I made your suggested change

app = "app-api"
primary_region = "ams"

[http_service]
  internal_port = 8080
  force_https = true
  auto_stop_machines = true
  auto_start_machines = true
  min_machines_running = 1

  [[services.http_checks]]
    interval = 10000
    grace_period = "5s"
    method = "get"
    path = "/api/utils/ping"
    protocol = "http"
    restart_limit = 0
    timeout = 2000
    tls_skip_verify = true
    [services.http_checks.headers]

After commenting out the [[services.http_checks]] section the app deployed normally and accessing the path from the parameter in the browser returns status 200.

Thanks for the information.

From logs it doesn’t seem your app is taking too long to boot but can you try increasing your grace_period?

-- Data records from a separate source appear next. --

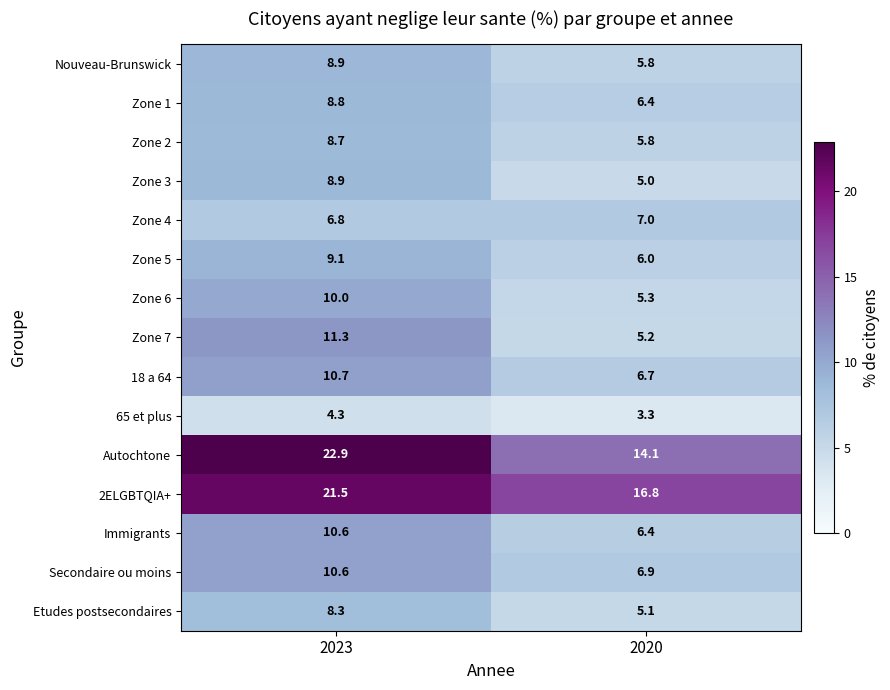

Reading left to right, what are all the values shown in this chart?

Nouveau-Brunswick: 2023=8.9	2020=5.8
Zone 1: 2023=8.8	2020=6.4
Zone 2: 2023=8.7	2020=5.8
Zone 3: 2023=8.9	2020=5.0
Zone 4: 2023=6.8	2020=7.0
Zone 5: 2023=9.1	2020=6.0
Zone 6: 2023=10.0	2020=5.3
Zone 7: 2023=11.3	2020=5.2
18 a 64: 2023=10.7	2020=6.7
65 et plus: 2023=4.3	2020=3.3
Autochtone: 2023=22.9	2020=14.1
2ELGBTQIA+: 2023=21.5	2020=16.8
Immigrants: 2023=10.6	2020=6.4
Secondaire ou moins: 2023=10.6	2020=6.9
Etudes postsecondaires: 2023=8.3	2020=5.1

Maybe your app responses timeout on the first few seconds while waiting for databases.

Also, another way you can debug that is by listing running processes on your app to confirm everything is running smoothly.

If possible, can you share logs from the crash loop you mentioned before? What we will be looking for is how fly proxy responds to your health checks failing.

This topic was automatically closed 7 days after the last reply. New replies are no longer allowed.